— What you should do —
Rewrite the lines below as a numbered list, dropping the blank lines and omitting the pictures.

— Material provided —
※

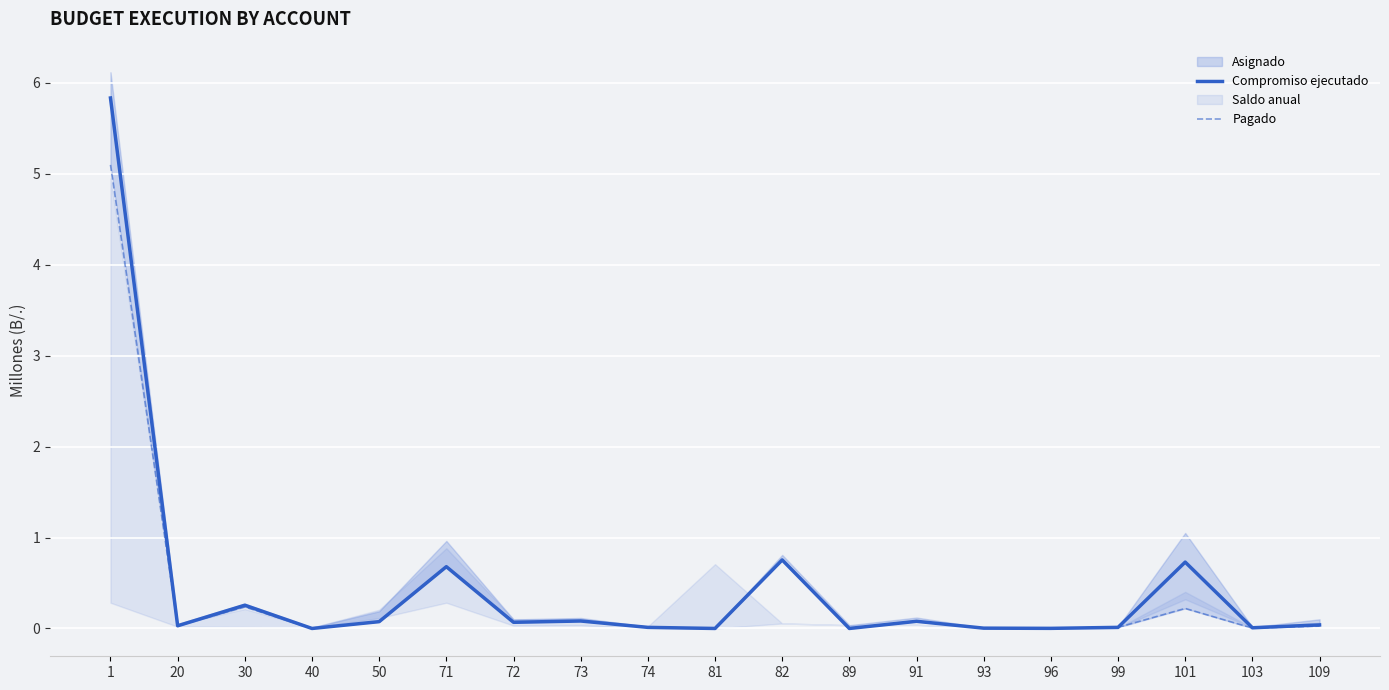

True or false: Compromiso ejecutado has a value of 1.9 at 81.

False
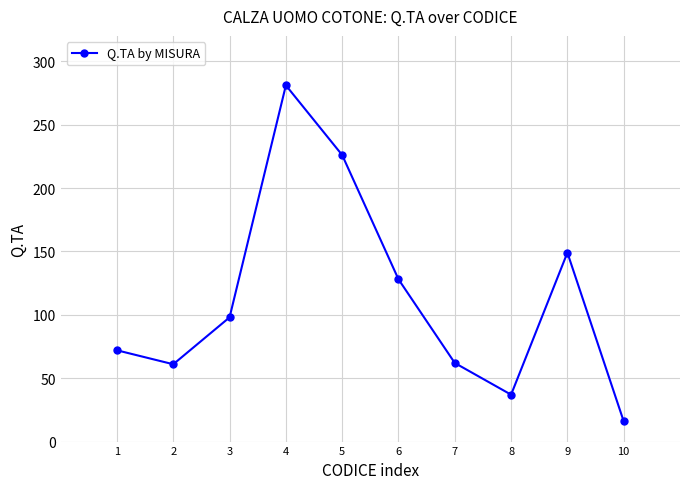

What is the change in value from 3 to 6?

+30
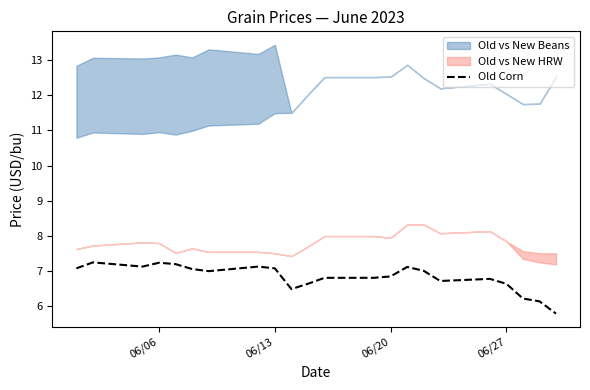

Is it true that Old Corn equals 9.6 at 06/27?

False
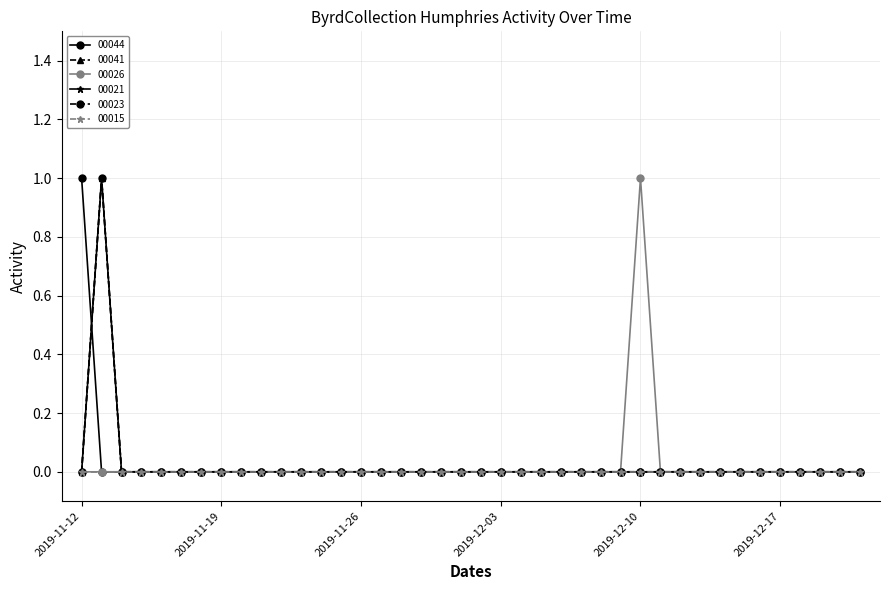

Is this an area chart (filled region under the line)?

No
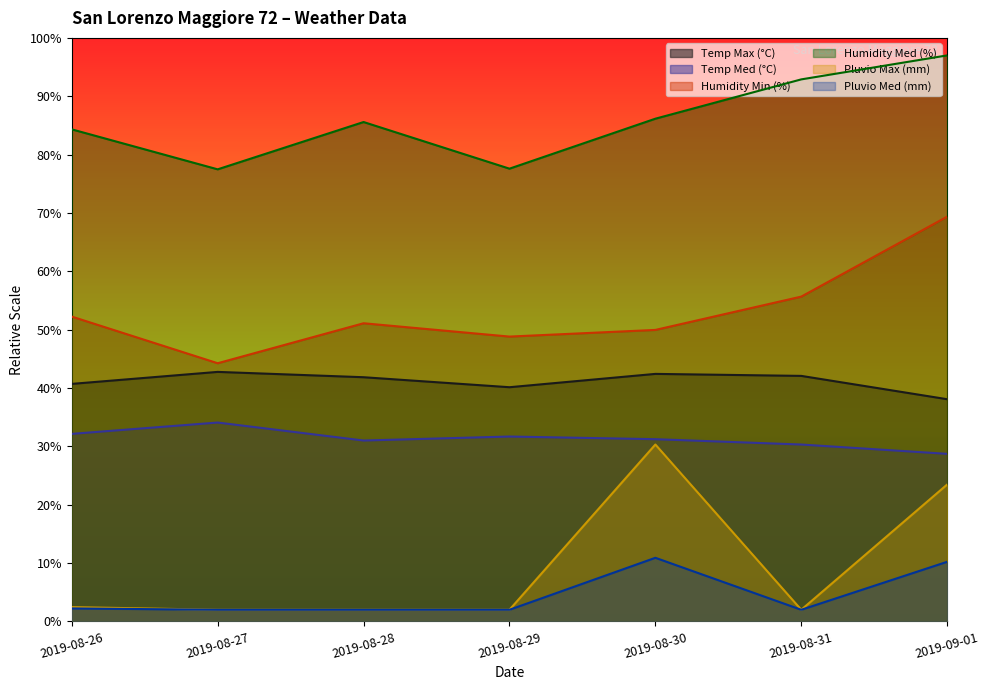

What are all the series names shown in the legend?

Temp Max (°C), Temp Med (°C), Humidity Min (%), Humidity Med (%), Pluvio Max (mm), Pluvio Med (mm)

※

— Solved problem —
1. True or false: Compromiso ejecutado has a value of 1.9 at 81.
2. False
3. What is the change in value from 3 to 6?
4. +30
5. Is it true that Old Corn equals 9.6 at 06/27?
6. False
7. Is this an area chart (filled region under the line)?
8. No
9. What are all the series names shown in the legend?
10. Temp Max (°C), Temp Med (°C), Humidity Min (%), Humidity Med (%), Pluvio Max (mm), Pluvio Med (mm)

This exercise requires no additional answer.